More About Bees & Wasps
Everyone has been stung by an insect at one time or another. It’s an unpleasant experience, but for most people the damage inflicted is temporary. Only a very limited portion of the population, two people out of 1,000 are allergic or hypersensitive to bee or wasp stings. Stinging insects are limited to the order Hymenoptera, which includes bees, wasps, and ants. The stinger of bees, wasps and ants is a modified egg-laying apparatus, so only females can sting. Most hymenopterans live solitary lives, and their behavior is more likely to get away than fight. Social hymenopterans,including yellow jackets, honey bees, bumble bees, and fire ants have soldiers in the colony whose task it is to defend the nest. If the nest is disturbed, these individuals will defend the colony vigorously. Foraging members of the colony also will sting if they are disturbed as they go about their activities. Some, such as the yellow jacket, are much more likely to attack than any thing else. Africanized honey bees is closely related to the European honey bees, which is used in agriculture for crop pollination and honey production. The two types of bees look similar, and their behavior is similar in many respects. Neither are likely to sting you when gathering nectar and pollen from flowers, but both will sting in defense.

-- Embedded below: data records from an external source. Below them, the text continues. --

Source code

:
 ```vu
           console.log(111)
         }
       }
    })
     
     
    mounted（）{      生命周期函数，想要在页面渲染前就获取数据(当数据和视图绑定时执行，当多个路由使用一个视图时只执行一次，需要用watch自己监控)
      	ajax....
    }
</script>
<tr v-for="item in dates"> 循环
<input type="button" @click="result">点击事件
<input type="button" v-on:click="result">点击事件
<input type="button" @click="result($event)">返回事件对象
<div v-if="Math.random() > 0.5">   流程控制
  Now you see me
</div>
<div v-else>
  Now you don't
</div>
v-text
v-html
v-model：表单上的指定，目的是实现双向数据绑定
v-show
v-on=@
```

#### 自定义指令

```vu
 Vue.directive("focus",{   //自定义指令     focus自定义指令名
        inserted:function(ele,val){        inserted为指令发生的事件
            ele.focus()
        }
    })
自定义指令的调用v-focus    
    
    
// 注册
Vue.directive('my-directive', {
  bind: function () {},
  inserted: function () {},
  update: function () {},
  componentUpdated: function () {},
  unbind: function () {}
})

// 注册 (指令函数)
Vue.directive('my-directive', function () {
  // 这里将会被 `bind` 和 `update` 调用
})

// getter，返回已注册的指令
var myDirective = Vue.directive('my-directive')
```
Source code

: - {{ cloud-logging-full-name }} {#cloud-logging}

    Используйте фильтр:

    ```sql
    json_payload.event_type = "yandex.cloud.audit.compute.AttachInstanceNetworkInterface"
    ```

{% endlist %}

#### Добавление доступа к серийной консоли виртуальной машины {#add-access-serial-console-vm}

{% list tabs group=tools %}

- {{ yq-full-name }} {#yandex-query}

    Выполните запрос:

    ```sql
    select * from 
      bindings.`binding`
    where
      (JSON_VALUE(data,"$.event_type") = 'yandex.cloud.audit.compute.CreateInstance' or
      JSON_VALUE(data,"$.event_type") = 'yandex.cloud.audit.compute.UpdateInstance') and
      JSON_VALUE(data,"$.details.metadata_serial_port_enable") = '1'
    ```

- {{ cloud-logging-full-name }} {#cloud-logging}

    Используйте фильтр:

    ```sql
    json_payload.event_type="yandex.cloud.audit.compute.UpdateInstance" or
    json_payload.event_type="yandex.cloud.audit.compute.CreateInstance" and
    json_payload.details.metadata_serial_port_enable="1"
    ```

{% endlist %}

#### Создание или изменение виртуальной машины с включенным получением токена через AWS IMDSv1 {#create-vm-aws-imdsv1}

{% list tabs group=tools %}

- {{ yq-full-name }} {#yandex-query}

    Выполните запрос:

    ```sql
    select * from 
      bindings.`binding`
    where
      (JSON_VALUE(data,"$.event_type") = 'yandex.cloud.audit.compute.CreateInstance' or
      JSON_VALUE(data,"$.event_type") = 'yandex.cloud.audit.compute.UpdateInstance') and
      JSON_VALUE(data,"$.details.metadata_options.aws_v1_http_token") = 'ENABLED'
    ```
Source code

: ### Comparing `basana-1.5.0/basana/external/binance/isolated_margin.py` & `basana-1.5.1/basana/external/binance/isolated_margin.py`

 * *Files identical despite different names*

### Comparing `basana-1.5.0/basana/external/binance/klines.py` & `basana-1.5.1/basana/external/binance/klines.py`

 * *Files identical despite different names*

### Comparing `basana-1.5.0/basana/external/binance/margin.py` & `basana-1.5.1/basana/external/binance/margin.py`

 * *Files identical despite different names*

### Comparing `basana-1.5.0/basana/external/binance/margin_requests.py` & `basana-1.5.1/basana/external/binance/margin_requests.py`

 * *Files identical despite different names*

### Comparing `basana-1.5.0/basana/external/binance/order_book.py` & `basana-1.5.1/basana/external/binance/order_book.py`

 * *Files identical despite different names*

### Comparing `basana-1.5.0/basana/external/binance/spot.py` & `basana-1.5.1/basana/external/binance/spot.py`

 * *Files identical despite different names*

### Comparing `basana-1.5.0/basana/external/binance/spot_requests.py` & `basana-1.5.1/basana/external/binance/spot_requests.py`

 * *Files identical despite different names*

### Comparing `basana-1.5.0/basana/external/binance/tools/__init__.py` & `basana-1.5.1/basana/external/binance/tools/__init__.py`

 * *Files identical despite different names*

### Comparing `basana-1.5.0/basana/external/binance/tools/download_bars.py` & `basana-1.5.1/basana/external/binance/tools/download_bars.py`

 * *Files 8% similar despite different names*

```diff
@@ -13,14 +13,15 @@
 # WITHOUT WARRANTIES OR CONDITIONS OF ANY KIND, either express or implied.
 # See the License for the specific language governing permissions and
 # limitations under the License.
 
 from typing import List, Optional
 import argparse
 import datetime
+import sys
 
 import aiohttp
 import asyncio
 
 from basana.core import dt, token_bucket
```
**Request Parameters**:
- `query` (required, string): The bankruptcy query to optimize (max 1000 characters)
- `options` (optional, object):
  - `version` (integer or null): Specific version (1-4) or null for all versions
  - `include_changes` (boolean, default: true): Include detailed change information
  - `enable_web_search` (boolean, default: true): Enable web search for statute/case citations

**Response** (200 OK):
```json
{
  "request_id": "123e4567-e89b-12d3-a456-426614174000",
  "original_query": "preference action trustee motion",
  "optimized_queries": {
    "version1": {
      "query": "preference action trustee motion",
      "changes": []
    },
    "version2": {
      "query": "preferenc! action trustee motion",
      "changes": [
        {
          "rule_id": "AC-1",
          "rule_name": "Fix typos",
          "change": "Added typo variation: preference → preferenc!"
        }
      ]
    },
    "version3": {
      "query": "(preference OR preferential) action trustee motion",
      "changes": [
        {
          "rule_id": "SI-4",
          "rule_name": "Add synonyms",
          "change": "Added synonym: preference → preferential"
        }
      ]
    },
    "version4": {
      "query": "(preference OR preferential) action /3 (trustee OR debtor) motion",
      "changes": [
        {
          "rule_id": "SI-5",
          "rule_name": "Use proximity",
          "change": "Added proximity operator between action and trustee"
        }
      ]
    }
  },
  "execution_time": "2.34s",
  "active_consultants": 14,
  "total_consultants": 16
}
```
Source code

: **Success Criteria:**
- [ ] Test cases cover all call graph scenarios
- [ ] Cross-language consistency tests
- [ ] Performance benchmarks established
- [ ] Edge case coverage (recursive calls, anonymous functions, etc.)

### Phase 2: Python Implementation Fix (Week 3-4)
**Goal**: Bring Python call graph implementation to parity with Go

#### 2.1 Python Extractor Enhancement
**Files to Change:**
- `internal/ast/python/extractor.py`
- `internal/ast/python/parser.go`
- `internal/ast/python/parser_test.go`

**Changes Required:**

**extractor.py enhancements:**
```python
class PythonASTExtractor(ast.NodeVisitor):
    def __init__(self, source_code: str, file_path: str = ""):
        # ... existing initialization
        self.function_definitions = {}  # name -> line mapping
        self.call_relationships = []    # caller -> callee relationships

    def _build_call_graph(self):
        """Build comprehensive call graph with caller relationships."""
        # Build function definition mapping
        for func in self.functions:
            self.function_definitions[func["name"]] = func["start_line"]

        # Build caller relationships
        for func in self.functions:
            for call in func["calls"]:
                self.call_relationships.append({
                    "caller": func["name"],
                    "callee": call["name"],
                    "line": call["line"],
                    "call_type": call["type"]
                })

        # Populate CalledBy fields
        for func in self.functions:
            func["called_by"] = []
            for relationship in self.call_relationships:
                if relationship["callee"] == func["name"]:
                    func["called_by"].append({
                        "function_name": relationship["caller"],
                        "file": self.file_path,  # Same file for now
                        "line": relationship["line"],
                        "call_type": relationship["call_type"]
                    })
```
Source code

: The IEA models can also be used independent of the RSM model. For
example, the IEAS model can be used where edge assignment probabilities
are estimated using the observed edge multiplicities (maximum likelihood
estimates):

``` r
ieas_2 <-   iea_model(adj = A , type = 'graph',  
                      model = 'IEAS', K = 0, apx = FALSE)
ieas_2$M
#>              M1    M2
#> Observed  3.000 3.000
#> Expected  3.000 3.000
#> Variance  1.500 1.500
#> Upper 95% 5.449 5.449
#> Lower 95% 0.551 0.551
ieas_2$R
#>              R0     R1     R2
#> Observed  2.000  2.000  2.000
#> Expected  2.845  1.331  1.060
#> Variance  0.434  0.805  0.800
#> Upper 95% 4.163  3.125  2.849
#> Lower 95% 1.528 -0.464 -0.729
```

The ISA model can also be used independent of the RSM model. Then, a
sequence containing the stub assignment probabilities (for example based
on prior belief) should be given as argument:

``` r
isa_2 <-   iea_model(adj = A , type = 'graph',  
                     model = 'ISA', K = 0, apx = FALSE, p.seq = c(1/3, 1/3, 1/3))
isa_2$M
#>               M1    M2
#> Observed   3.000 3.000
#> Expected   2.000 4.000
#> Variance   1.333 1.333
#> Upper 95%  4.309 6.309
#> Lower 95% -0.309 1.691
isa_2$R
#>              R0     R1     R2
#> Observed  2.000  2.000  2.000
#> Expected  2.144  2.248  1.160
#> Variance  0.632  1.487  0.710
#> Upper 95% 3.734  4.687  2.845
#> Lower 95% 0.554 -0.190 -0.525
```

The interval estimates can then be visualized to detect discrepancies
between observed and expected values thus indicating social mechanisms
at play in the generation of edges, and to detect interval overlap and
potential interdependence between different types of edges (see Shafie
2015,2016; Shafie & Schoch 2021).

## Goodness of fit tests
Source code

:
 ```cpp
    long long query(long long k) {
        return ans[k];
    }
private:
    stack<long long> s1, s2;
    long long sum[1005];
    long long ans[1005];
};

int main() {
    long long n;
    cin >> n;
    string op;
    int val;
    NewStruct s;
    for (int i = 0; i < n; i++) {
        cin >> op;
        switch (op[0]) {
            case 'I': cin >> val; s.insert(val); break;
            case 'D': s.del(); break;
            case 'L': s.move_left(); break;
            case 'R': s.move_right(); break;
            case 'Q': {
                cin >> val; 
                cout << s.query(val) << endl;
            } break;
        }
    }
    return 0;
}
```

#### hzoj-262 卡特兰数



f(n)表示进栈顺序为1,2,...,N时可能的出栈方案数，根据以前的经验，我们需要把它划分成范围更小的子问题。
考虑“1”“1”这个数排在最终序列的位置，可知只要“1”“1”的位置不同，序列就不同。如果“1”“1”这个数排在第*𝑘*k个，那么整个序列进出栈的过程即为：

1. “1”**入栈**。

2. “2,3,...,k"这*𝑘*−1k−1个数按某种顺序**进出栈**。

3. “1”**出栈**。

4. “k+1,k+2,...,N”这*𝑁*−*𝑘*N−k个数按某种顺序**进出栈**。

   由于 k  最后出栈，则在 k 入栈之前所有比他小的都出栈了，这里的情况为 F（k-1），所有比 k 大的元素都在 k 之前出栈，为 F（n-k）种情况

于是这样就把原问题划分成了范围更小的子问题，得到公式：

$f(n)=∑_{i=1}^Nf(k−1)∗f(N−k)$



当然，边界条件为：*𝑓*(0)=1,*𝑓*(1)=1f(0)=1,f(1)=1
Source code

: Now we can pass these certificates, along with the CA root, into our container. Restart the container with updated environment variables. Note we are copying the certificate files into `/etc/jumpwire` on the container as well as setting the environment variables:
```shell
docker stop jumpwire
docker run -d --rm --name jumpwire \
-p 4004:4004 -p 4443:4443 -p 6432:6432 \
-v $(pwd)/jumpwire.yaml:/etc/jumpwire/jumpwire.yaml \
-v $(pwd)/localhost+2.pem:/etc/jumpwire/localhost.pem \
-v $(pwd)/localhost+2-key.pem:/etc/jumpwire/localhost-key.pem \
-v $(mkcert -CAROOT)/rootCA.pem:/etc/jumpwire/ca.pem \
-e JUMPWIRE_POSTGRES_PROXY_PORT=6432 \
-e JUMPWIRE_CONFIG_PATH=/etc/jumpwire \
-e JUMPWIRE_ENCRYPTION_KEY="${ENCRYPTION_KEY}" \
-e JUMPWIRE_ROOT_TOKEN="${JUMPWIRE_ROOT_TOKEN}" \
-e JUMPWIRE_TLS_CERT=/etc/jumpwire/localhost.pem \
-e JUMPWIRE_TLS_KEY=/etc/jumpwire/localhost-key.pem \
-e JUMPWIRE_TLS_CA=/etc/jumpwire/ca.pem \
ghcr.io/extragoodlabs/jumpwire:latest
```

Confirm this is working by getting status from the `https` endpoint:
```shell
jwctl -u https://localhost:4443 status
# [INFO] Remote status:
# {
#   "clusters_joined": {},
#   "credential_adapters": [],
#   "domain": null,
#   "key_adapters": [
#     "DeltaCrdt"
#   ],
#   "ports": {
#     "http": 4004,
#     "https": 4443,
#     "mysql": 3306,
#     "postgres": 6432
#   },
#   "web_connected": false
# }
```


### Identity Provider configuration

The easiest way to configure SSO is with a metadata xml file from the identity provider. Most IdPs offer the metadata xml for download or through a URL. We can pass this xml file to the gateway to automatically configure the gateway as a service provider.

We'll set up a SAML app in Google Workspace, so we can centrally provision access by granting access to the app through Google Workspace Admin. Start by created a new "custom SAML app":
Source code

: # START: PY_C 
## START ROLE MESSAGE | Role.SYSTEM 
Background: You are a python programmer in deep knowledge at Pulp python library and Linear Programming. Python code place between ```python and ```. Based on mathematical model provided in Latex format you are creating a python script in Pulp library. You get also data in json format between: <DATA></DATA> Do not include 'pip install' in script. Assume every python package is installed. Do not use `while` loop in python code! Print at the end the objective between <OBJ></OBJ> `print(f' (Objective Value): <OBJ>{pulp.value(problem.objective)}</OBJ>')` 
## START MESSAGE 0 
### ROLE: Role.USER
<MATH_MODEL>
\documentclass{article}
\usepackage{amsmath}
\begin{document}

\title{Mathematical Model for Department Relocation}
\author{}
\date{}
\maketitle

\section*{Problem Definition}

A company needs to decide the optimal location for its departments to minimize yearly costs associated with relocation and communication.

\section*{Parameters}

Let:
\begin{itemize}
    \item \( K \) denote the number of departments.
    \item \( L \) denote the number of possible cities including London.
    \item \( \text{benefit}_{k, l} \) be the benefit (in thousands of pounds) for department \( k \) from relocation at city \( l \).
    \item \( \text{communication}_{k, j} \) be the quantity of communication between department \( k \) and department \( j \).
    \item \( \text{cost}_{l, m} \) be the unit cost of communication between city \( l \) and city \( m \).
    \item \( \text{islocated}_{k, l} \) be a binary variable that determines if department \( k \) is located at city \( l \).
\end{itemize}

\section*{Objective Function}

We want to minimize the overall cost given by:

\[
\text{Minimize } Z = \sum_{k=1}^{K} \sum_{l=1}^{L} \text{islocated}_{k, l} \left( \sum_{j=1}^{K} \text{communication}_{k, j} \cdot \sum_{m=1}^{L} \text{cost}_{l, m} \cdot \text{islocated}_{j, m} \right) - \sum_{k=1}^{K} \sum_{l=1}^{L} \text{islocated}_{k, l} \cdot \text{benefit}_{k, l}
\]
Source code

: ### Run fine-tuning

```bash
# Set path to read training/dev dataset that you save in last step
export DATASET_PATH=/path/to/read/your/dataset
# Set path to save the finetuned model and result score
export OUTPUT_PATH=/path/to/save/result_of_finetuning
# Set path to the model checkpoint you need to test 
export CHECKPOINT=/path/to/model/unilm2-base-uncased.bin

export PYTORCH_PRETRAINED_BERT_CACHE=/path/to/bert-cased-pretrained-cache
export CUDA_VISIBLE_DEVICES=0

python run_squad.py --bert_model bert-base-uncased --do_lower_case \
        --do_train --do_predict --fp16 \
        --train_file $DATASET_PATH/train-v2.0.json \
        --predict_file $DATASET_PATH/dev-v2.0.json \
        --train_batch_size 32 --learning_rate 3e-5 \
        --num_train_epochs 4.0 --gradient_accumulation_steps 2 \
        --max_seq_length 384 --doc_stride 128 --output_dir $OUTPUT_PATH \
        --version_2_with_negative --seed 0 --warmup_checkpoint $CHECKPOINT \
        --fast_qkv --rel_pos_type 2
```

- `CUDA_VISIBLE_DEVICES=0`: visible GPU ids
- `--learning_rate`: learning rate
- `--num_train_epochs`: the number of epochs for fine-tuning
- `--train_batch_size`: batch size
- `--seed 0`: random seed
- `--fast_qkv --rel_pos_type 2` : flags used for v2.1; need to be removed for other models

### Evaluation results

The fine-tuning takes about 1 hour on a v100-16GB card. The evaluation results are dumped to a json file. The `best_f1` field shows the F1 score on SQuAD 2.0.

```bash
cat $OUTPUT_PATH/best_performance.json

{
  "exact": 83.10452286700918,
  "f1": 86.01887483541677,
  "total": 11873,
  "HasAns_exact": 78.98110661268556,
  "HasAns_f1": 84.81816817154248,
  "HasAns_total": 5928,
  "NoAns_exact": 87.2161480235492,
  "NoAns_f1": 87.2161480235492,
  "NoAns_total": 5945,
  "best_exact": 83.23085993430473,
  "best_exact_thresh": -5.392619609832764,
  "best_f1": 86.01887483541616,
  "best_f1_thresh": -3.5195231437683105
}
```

The Africanized bee can only sting once and has the same venom as the European honey bee. However, the Africanized honey bees are a lot less predictable and more defensive than the European honey bees. The Africanized are more likely to defend a larger area around their hive, and they respond faster and in greater numbers than the European honey bee.
- Honey bees may make 10,000,000 trips to gather enough nectar to make a pound of honey.
- Their activity for 1 pound of honey means a total distance flown of 50,000 plus miles and over 2,000,000 flowers visited.
- Honeybee workers move to different jobs as they grow in the colony:
- Week 1 – clean the hive
- Week 2 – feed the larvae
- Week 3 – do repair work on the honeycomb cells
- Week 4 – guard the hive
- Week 5 and beyond – collect pollen and nectar from flowers
- The term “honeymoon” used to be when a newly married couple was provided with enough honey wine to last them for the first month of their new life together.
- When searching for food sources a honey bee may travel up to 60 miles in a day.
- Only female ants, bees and wasps can sting. Males do not have the egg-laying “ovipositor” that is modified as the stinger on female stinging insects.
- Honey bees have a total of 5 eyes. This gives the honey bee excellent eyesight.
- The wings of honeybees beat around 11,000 cycles per minute.
- Average flying speed of a bee or wasp is only around 15 miles per hour.
- Bees & Wasps feed on sweet liquids & juices.
- The State of Utah has been named “The Beehive State, however the top producers of honey are traditionally California, Florida, and South Dakota.
- China produces more honey from honey bees than any other country in the world.
- Americans eat a little over 1 pound of honey each year per person.
- Honeybees do not actually “make” honey, but instead they convert the nectar they gather to honey, by constantly regurgitating it and allowing it to dehydrate.
- The honey bee is not native to the USA. They were introduced to this continent by some of the first European settlers.
- Native American Indians referred to the honey bee as the “White Man’s Fly”.